What’s your business model?

C: We have a foundation for covering costs and reinvesting money into our products. We hope this will be self-sustaining by taking fees.

J: Our service is free but we charge money on the fiat to crypto conversion. We will eventually phase this out as we start to hold crypto ourselves.

G: We cover users’ transaction fees and it costs us every time we deploy a new wallet. For now we have money in the bank but in the future we could possibly see subscription models or a low fee contract model — it would be fully decentralized, fully non-custodial and within your control.

Has user research shown anything surprising that you weren’t expecting?

C: We’ve had surprising feedback on words we thought were easy, for example “Vaults” for our CDPs. Although you lock up your Ether in a CDP — hence “Vault” — the fact that a CDP is by nature a little risky made “vault” a poor choice of word in our users’ minds.

G: We’re testing very often and there’s always stuff that surprises you because you’re so focussed on designing the product. They key is to test early and often to reduce the impact of those surprises.

How do you make sure the design voice isn’t drowned out by the tech?

J: We have those battles, also between Legal and Design. There are lots of guidelines we create to try and be more human and frame it in terms of anticipating and preventing user mistakes.

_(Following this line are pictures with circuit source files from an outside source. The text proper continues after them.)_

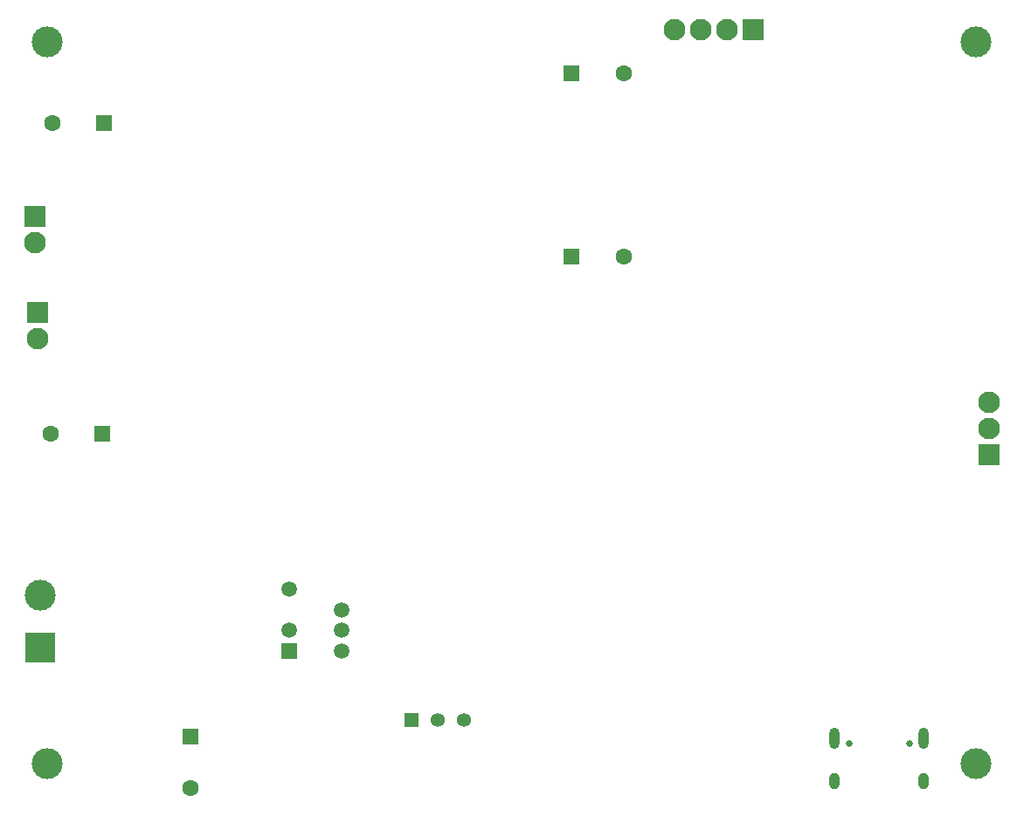
<source format=gbr>
%TF.GenerationSoftware,KiCad,Pcbnew,(6.0.0-0)*%
%TF.CreationDate,2022-09-04T12:08:38+02:00*%
%TF.ProjectId,RIAA_ADC,52494141-5f41-4444-932e-6b696361645f,rev?*%
%TF.SameCoordinates,Original*%
%TF.FileFunction,Soldermask,Bot*%
%TF.FilePolarity,Negative*%
%FSLAX46Y46*%
G04 Gerber Fmt 4.6, Leading zero omitted, Abs format (unit mm)*
G04 Created by KiCad (PCBNEW (6.0.0-0)) date 2022-09-04 12:08:38*
%MOMM*%
%LPD*%
G01*
G04 APERTURE LIST*
%ADD10R,1.600000X1.600000*%
%ADD11C,1.600000*%
%ADD12C,3.000000*%
%ADD13R,1.500000X1.500000*%
%ADD14C,1.500000*%
%ADD15R,2.100000X2.100000*%
%ADD16C,2.100000*%
%ADD17R,1.358000X1.358000*%
%ADD18C,1.358000*%
%ADD19C,0.650000*%
%ADD20O,1.000000X1.600000*%
%ADD21O,1.000000X2.100000*%
%ADD22R,3.000000X3.000000*%
G04 APERTURE END LIST*
D10*
%TO.C,C22*%
X192800000Y-65775000D03*
D11*
X197800000Y-65775000D03*
%TD*%
D12*
%TO.C,H1*%
X142000000Y-45000000D03*
%TD*%
D13*
%TO.C,U4*%
X165375151Y-104057500D03*
D14*
X165375151Y-102057500D03*
X165375151Y-98057500D03*
X170455151Y-104057500D03*
X170455151Y-102057500D03*
X170455151Y-100057500D03*
%TD*%
D10*
%TO.C,C23*%
X192800000Y-47975000D03*
D11*
X197800000Y-47975000D03*
%TD*%
D15*
%TO.C,J1*%
X141000000Y-71230000D03*
D16*
X141000000Y-73770000D03*
%TD*%
D15*
%TO.C,J3*%
X210400000Y-43800000D03*
D16*
X207860000Y-43800000D03*
X205320000Y-43800000D03*
X202780000Y-43800000D03*
%TD*%
D15*
%TO.C,J2*%
X140800000Y-61930000D03*
D16*
X140800000Y-64470000D03*
%TD*%
D17*
%TO.C,PS1*%
X177262651Y-110762500D03*
D18*
X179802651Y-110762500D03*
X182342651Y-110762500D03*
%TD*%
D19*
%TO.C,J5*%
X219710000Y-112995000D03*
X225490000Y-112995000D03*
D20*
X226920000Y-116675000D03*
D21*
X226920000Y-112495000D03*
X218280000Y-112495000D03*
D20*
X218280000Y-116675000D03*
%TD*%
D10*
%TO.C,C5*%
X147300000Y-83000000D03*
D11*
X142300000Y-83000000D03*
%TD*%
D15*
%TO.C,J7*%
X233200000Y-85000000D03*
D16*
X233200000Y-82460000D03*
X233200000Y-79920000D03*
%TD*%
D10*
%TO.C,C6*%
X147500000Y-52800000D03*
D11*
X142500000Y-52800000D03*
%TD*%
D10*
%TO.C,C45*%
X155802651Y-112375000D03*
D11*
X155802651Y-117375000D03*
%TD*%
D12*
%TO.C,H3*%
X232000000Y-115000000D03*
%TD*%
D22*
%TO.C,J6*%
X141300000Y-103740000D03*
D12*
X141300000Y-98660000D03*
%TD*%
%TO.C,H2*%
X232000000Y-45000000D03*
%TD*%
%TO.C,H4*%
X142000000Y-115000000D03*
%TD*%
M02*

</source>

C: Although it wasn’t always the case, designers are now fully integrated into developer teams. This is making our process better and our products more user friendly.

G: We’re fortunate that one of our founders comes from a consumer-facing background. The whole co-founding team are very grounded in the user problems we’re solving.

How easy have you found it to hire talent in design, content and research?

C: We’re lucky as most of our hires have actually come to us. We have a global design team because Maker doesn’t have a fixed location. Without geographical restriction we can tap into a global talent pool.

J: We’ve not struggled to find talent… we’re actually hiring now!

G: We’ve found it difficult to find talent. We want someone who can think in terms of systems but who has an eye for the detail too. We’ve been picky but it’s a must-have combination for us. We’re currently a distributed team too, but we limit our scope to Europe so that the team can travel and meet up with each other as regularly as once a quarter. We use that time together to hack features and strengthen our personal relationships.

In typical Decentralized Design fashion, everyone stuck around to discuss DeFi further until closing.

Thank you to everyone that came along. And if you couldn’t make it, I hope this article gives you the info without the FOMO.

Thank you to Argent, Maker and Mode for sharing their stories with us.

And thank you to our generous sponsors: ConsenSys and RMG digital.

Decentralized Finance is not only exciting in its potential but also in the design challenges that teams are working on right now. It’s also probably the space in the growing world of decentralized products that’s most ready for mainstream adoption and most exciting for design folk. So if you’re interested in getting more involved, keep an eye out.